Brief A - Decide whether each statement agrees with the passage on the Hoboken budget, answering yes or no and quoting the deciding words: (i) the tentative spending plan covers expenditures from July 1, 2001 through June 30, 2002; (ii) Secaucus runs its budget on a fiscal year; (iii) the council must approve the budget at the Jan. 2 meeting.
Brief B - Print the stretch of the Hoboken budget passage from "Residents can comment" through "at future meetings.".
Brief C - Carry on the passage about the Hoboken budget from the point where it ends.

Passage -
▬▬▬▬▬▬▬▬▬▬
Residents can comment on the city’s current $54.8 million spending plan at a council meeting scheduled for Wednesday, Jan. 2. Following that meeting, the council is allowed to approve the 2001-2002 budget or take the comments under consideration and make changes at future meetings.
The tentative spending plan, introduced at a council meeting earlier this month, covers expenditures from July 1, 2001 through June 30, 2002. The city is on a fiscal, rather than calendar, year. Many government entities are like Hoboken and run on fiscal years, although locally, the town of Secaucus runs its budget from January through December.
The city may have to put off its Jan. 2 vote if members of the Parking Authority continue to contend that they cannot afford to give the city a $2 million revenue item that is included in the budget. If this turns out to be true, the city will have to find $2 million from other sources.
▬▬▬▬▬▬▬▬▬▬
Data for review -

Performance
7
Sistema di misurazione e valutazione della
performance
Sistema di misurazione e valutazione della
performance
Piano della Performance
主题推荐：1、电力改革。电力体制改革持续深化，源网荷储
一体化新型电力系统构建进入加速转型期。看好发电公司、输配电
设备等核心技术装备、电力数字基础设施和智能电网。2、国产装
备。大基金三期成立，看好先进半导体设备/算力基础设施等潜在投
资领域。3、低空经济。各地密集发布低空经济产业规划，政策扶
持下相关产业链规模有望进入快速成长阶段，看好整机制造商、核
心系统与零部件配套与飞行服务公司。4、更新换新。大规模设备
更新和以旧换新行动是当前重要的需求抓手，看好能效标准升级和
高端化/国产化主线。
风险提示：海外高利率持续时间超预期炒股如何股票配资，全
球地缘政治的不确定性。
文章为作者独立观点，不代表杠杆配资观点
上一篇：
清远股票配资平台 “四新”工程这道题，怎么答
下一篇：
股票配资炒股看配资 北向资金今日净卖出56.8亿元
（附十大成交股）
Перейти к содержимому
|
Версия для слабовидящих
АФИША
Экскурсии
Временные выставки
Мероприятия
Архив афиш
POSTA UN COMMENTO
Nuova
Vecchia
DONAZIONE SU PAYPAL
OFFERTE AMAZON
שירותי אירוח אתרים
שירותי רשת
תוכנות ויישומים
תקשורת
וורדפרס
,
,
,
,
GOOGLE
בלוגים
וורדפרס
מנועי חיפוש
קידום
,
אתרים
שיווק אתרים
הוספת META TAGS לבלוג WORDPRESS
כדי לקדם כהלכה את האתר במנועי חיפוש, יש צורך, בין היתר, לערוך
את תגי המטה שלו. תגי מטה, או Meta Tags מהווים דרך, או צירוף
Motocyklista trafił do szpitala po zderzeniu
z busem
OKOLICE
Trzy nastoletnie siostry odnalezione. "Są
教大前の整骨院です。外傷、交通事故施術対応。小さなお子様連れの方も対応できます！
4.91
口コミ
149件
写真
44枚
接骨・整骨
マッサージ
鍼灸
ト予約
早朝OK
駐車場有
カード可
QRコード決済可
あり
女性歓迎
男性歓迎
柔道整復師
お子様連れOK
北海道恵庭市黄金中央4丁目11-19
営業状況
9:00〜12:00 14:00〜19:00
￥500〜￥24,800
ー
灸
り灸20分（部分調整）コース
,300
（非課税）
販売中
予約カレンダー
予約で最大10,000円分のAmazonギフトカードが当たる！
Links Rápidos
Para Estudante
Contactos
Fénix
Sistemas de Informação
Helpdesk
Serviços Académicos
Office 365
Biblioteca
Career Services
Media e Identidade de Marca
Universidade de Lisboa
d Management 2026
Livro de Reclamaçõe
▬▬▬▬▬▬▬▬▬▬
Answer space A -
(i) Yes: "covers expenditures from July 1, 2001 through June 30, 2002"
(ii) No: "the town of Secaucus runs its budget from January through December"
(iii) No: "the council is allowed to approve the 2001-2002 budget or take the comments under consideration and make changes at future meetings"

Answer space B -
Residents can comment on the city’s current $54.8 million spending plan at a council meeting scheduled for Wednesday, Jan. 2. Following that meeting, the council is allowed to approve the 2001-2002 budget or take the comments under consideration and make changes at future meetings.

Answer space C -
This year’s budget calls for slightly less spending and taxes than last year. The city tax rate is set to fall from $7.84 per $1,000 of property owned to $7.82. Overall, the total tax rate – which includes city, school and county taxes – will be $30.98 per $1,000. That means that the owner of a $200,000 home will pay $6,196 in overall taxes during the 2002 fiscal year.
The budget numbers show that as is usually the case, the biggest portion of the budget goes to salaries and benefits for the city’s police officers, firefighters and City Hall employees. $39.435 million, or 72 percent of the budget, goes to these expenses.
The rest of the budget funds trash collection, a reserve for uncollected taxes, deferred expenses from previous years, settlements, capital improvements, insurance, utilities, and equipment.
The money to fund these expenses comes from the following sources: $16.6 million from municipal property taxes; $4.25 million in payments in lieu of taxes (otherwise known as PILOT payments) from developers who forged such agreements with the city years ago; $15.865 in government aid and grants; $3.06 million in court fines; $3.25 from the sewerage authority, $2.7 million from United Water, $935,500 in interest; $1.35 on assessments; $997,965 from construction code fees, and the rest from delinquent taxes; fees for licenses; rents on city property; reimbursements, and the parking lot tax.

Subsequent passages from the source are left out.